The cast is rounded out by the square-jawed John Gavin (Psycho, Imitation of Life, and a Ross Hunter favorite) who spoofs his own image as a handsome but wooden leading man, and British actor James Fox (The Servant, Remains of the Day) who dances well and sings with a perfect American accent, leading the slap-happy “Tapioca” number with vigorous, goofy charm. (Gavin, now in his mid 80s, went on to serve as Ambassador to Mexico under Ronald Reagan, and Fox has continued to work steadily in films and television well into his late 70s.)

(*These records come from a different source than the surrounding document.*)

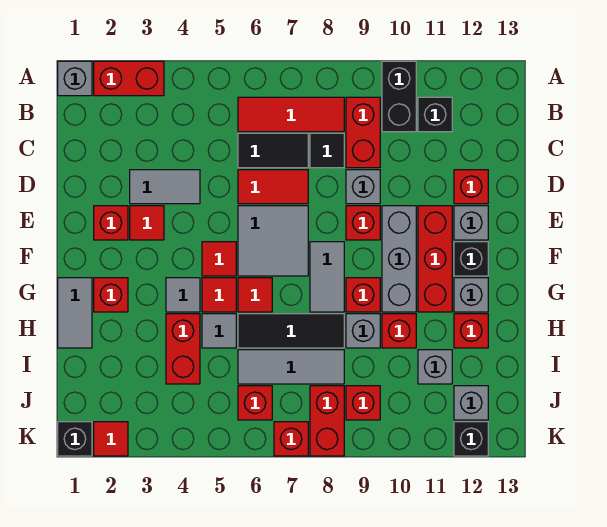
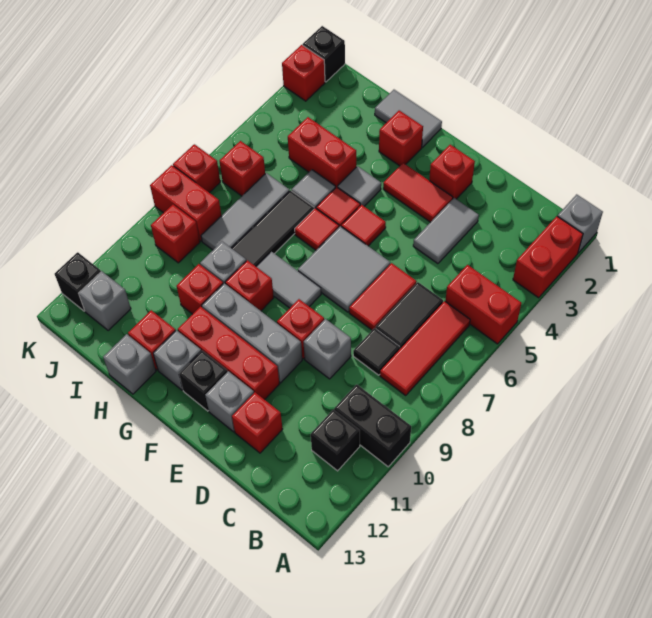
red brick B9:C9 level 1 -> red brick A5:B5 level 1
red tile E3 level 1 -> red tile E3:F3 level 1
grey brick I11 level 1 -> grey brick H13 level 1
red tile K2 level 1 -> red brick K2 level 1

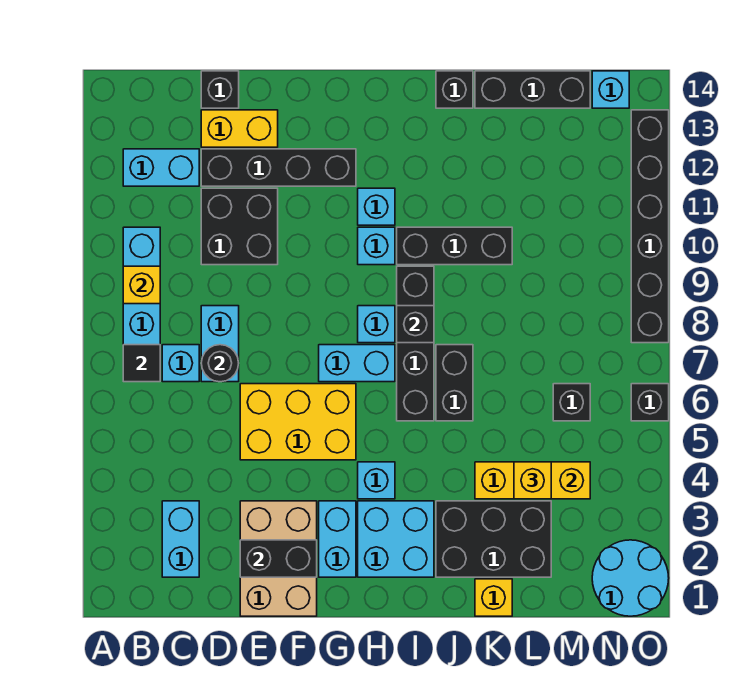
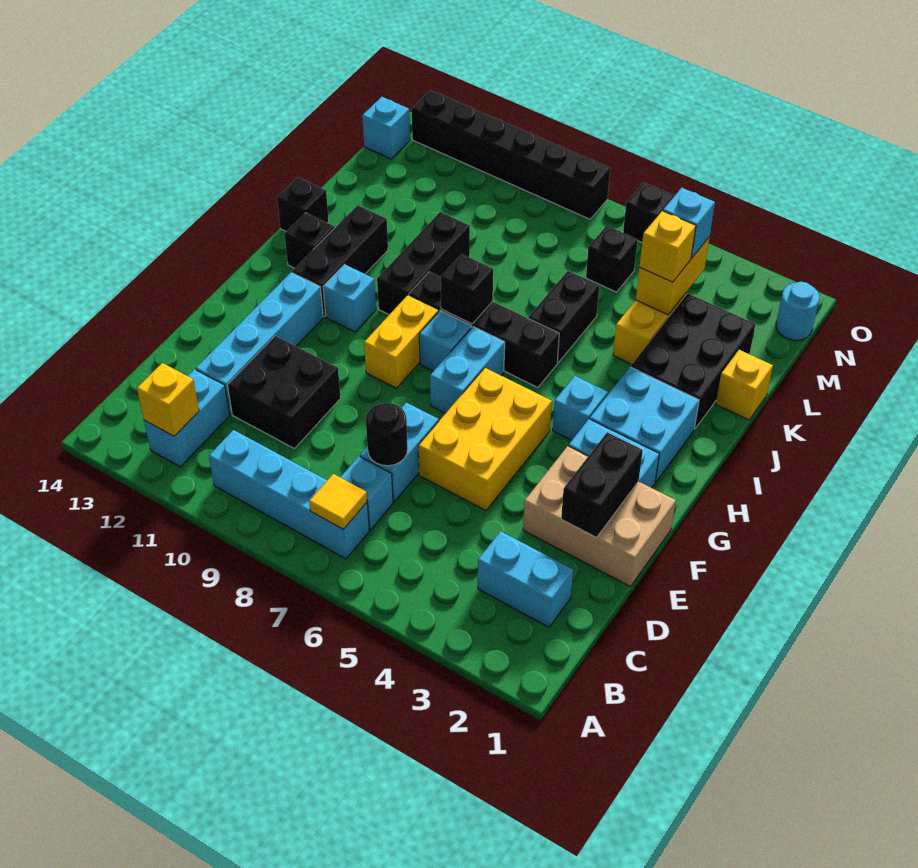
black tile B7 level 2 -> yellow tile B7 level 2
yellow brick B9 level 2 -> yellow brick B12 level 2
cyan brick D7:D8 level 1 -> cyan brick D7:E7 level 1
black brick D12:G12 level 1 -> cyan brick D12:G12 level 1
yellow brick D13:E13 level 1 -> yellow brick G9:H9 level 1
black brick D14 level 1 -> black brick I13 level 1
cyan brick H10 level 1 -> cyan brick M4 level 3
black brick J6:J7 level 1 -> black brick J6:K6 level 1
black brick K14:M14 level 1 -> black brick H12:J12 level 1
cyan round brick N1:O2 level 1 -> cyan round brick N1 level 1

|Dorothy and Millie with "Silly Boy" Jimmy (James Fox)|
|Miss Dorothy and her love interest Trevor Graydon (John Gavin)|
But Millie, though the 10th highest grossing movie of that year, was the harbinger of the death of the Hollywood musical. The next year, Julie Andrews herself would tumble from her box office perch with the disastrous Gertrude Lawrence bio-musical Star!, and Rex Harrison’s Dr. Doolitle would also prove an ignominious failure. Paint Your Wagon flopped miserably, and even Hello, Dolly starring Streisand and helmed by Gene Kelly, did not meet box office expectations. Yes, Oliver! did win the Best Picture Oscar in 1968 in a mediocre film adaptation that beat out the likes of the groundbreaking Rosemary’s Baby and Planet of the Apes, but the Academy then as now was slow to move with the times.
|Mary and Julie in rehearsal|
After the MTM show left the airwaves in 1977, Moore’s greatest film triumph was playing against type as high-strung midwestern mother who loses a child in Robert Redford’s directorial debut Ordinary People, for which she earned her only Best Actress Oscar nomination. But she retained a passion for song and dance, and in the late 1970s even hosted a short-lived musical variety show (with a cast of regulars that included, incredibly, Michael Keaton and David Letterman). In the 1982 film Six Weeks, she played a former dancer and showed off her balletic prowess and always-lithe figure.
|Moore, Gavin, Andrews, Fox, Channing and Lillie|
In Thoroughly Modern Millie, Mary acquits herself beautifully in the role of Miss Dorothy, proving herself a versatile entertainer and gifted comic actress. (She did after all learn the art of comedy from masters like Van Dyke and Carl Reiner). It’s a lark to see Mary having so much fun, doing what she loved to do, frolicking with a talented ensemble cast, in a soufflé-light film that has become a camp classic.